• _WORK INSTRUCTIONS_: From first line to last, give the records again word for word and omit the pictures.

(Hardware design source files)
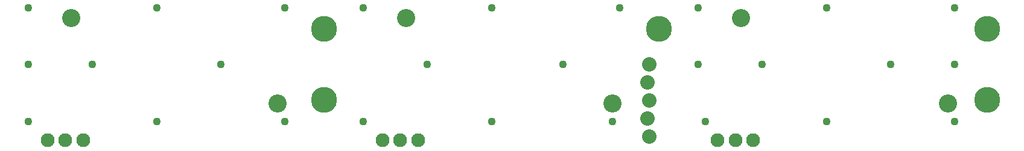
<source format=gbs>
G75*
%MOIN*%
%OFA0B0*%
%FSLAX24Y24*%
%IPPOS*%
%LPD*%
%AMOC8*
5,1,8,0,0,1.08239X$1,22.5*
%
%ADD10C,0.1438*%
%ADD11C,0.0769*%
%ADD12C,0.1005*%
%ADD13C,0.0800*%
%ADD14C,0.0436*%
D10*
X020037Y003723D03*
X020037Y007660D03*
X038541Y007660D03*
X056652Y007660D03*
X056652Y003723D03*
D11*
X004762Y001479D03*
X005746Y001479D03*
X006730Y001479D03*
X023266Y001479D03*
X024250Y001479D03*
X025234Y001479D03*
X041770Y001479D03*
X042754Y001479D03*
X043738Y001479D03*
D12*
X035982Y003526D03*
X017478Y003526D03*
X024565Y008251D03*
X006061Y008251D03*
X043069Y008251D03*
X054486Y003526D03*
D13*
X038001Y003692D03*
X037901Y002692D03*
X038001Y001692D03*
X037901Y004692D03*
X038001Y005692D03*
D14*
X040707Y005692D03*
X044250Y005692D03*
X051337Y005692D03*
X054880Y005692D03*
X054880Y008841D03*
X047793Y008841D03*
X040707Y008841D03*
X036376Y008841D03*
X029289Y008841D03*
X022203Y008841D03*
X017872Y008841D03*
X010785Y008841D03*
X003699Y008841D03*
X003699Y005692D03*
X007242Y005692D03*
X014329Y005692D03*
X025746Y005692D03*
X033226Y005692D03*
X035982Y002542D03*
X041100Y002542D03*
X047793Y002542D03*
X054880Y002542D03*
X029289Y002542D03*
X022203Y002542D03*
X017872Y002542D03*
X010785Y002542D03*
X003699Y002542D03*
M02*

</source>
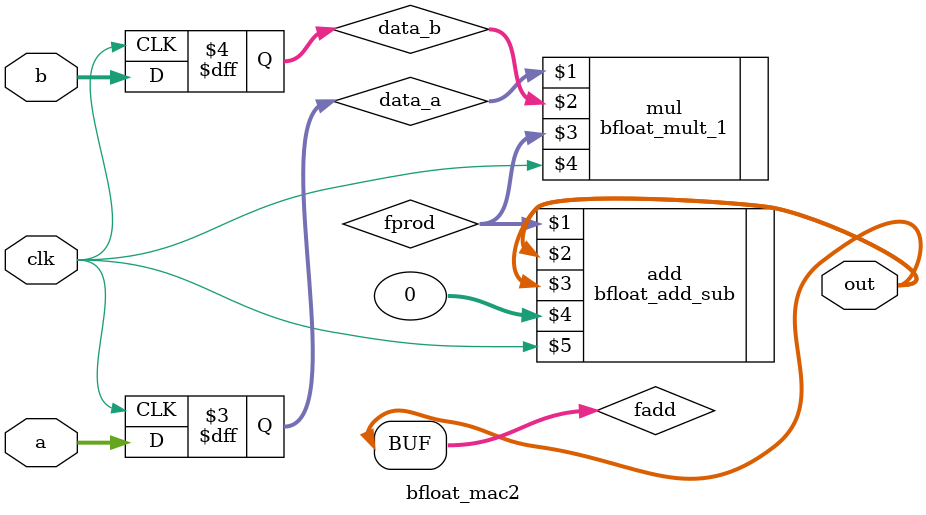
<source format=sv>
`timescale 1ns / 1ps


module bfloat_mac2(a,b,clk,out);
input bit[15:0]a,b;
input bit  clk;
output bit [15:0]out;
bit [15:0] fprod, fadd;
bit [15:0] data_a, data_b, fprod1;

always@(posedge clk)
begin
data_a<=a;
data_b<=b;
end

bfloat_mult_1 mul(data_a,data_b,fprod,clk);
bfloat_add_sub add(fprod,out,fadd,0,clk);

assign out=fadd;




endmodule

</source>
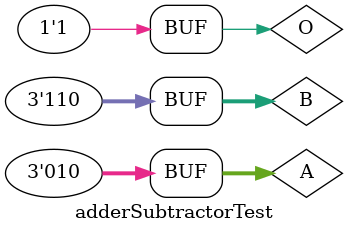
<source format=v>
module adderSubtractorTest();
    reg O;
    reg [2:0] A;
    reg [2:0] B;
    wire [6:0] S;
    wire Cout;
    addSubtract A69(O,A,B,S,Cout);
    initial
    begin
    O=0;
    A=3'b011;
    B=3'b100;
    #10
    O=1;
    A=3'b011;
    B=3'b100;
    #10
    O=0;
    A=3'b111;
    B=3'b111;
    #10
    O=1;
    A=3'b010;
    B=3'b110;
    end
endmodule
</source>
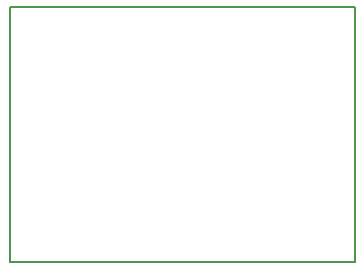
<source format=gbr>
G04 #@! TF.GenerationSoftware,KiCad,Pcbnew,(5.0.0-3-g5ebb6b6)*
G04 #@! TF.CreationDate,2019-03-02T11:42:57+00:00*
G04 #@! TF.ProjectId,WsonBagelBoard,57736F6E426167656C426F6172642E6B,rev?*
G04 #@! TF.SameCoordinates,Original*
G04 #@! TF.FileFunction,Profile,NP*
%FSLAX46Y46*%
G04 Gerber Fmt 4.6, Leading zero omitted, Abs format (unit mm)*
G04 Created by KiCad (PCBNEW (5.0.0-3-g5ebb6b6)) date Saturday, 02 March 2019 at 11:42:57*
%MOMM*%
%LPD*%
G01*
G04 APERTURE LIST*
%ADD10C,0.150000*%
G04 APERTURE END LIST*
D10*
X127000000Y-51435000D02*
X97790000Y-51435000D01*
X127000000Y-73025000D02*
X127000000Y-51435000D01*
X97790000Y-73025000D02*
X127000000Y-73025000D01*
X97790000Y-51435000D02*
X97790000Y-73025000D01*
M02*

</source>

• _EXPECTED ANSWER_:
<source format=gbs>
G75*
%MOIN*%
%OFA0B0*%
%FSLAX24Y24*%
%IPPOS*%
%LPD*%
%AMOC8*
5,1,8,0,0,1.08239X$1,22.5*
%
%ADD10C,0.1438*%
%ADD11C,0.0769*%
%ADD12C,0.1005*%
%ADD13C,0.0800*%
%ADD14C,0.0436*%
D10*
X020037Y003723D03*
X020037Y007660D03*
X038541Y007660D03*
X056652Y007660D03*
X056652Y003723D03*
D11*
X004762Y001479D03*
X005746Y001479D03*
X006730Y001479D03*
X023266Y001479D03*
X024250Y001479D03*
X025234Y001479D03*
X041770Y001479D03*
X042754Y001479D03*
X043738Y001479D03*
D12*
X035982Y003526D03*
X017478Y003526D03*
X024565Y008251D03*
X006061Y008251D03*
X043069Y008251D03*
X054486Y003526D03*
D13*
X038001Y003692D03*
X037901Y002692D03*
X038001Y001692D03*
X037901Y004692D03*
X038001Y005692D03*
D14*
X040707Y005692D03*
X044250Y005692D03*
X051337Y005692D03*
X054880Y005692D03*
X054880Y008841D03*
X047793Y008841D03*
X040707Y008841D03*
X036376Y008841D03*
X029289Y008841D03*
X022203Y008841D03*
X017872Y008841D03*
X010785Y008841D03*
X003699Y008841D03*
X003699Y005692D03*
X007242Y005692D03*
X014329Y005692D03*
X025746Y005692D03*
X033226Y005692D03*
X035982Y002542D03*
X041100Y002542D03*
X047793Y002542D03*
X054880Y002542D03*
X029289Y002542D03*
X022203Y002542D03*
X017872Y002542D03*
X010785Y002542D03*
X003699Y002542D03*
M02*

</source>
<source format=sv>
`timescale 1ns / 1ps


module bfloat_mac2(a,b,clk,out);
input bit[15:0]a,b;
input bit  clk;
output bit [15:0]out;
bit [15:0] fprod, fadd;
bit [15:0] data_a, data_b, fprod1;

always@(posedge clk)
begin
data_a<=a;
data_b<=b;
end

bfloat_mult_1 mul(data_a,data_b,fprod,clk);
bfloat_add_sub add(fprod,out,fadd,0,clk);

assign out=fadd;




endmodule

</source>
<source format=v>
module adderSubtractorTest();
    reg O;
    reg [2:0] A;
    reg [2:0] B;
    wire [6:0] S;
    wire Cout;
    addSubtract A69(O,A,B,S,Cout);
    initial
    begin
    O=0;
    A=3'b011;
    B=3'b100;
    #10
    O=1;
    A=3'b011;
    B=3'b100;
    #10
    O=0;
    A=3'b111;
    B=3'b111;
    #10
    O=1;
    A=3'b010;
    B=3'b110;
    end
endmodule
</source>
<source format=gbr>
G04 #@! TF.GenerationSoftware,KiCad,Pcbnew,(5.0.0-3-g5ebb6b6)*
G04 #@! TF.CreationDate,2019-03-02T11:42:57+00:00*
G04 #@! TF.ProjectId,WsonBagelBoard,57736F6E426167656C426F6172642E6B,rev?*
G04 #@! TF.SameCoordinates,Original*
G04 #@! TF.FileFunction,Profile,NP*
%FSLAX46Y46*%
G04 Gerber Fmt 4.6, Leading zero omitted, Abs format (unit mm)*
G04 Created by KiCad (PCBNEW (5.0.0-3-g5ebb6b6)) date Saturday, 02 March 2019 at 11:42:57*
%MOMM*%
%LPD*%
G01*
G04 APERTURE LIST*
%ADD10C,0.150000*%
G04 APERTURE END LIST*
D10*
X127000000Y-51435000D02*
X97790000Y-51435000D01*
X127000000Y-73025000D02*
X127000000Y-51435000D01*
X97790000Y-73025000D02*
X127000000Y-73025000D01*
X97790000Y-51435000D02*
X97790000Y-73025000D01*
M02*

</source>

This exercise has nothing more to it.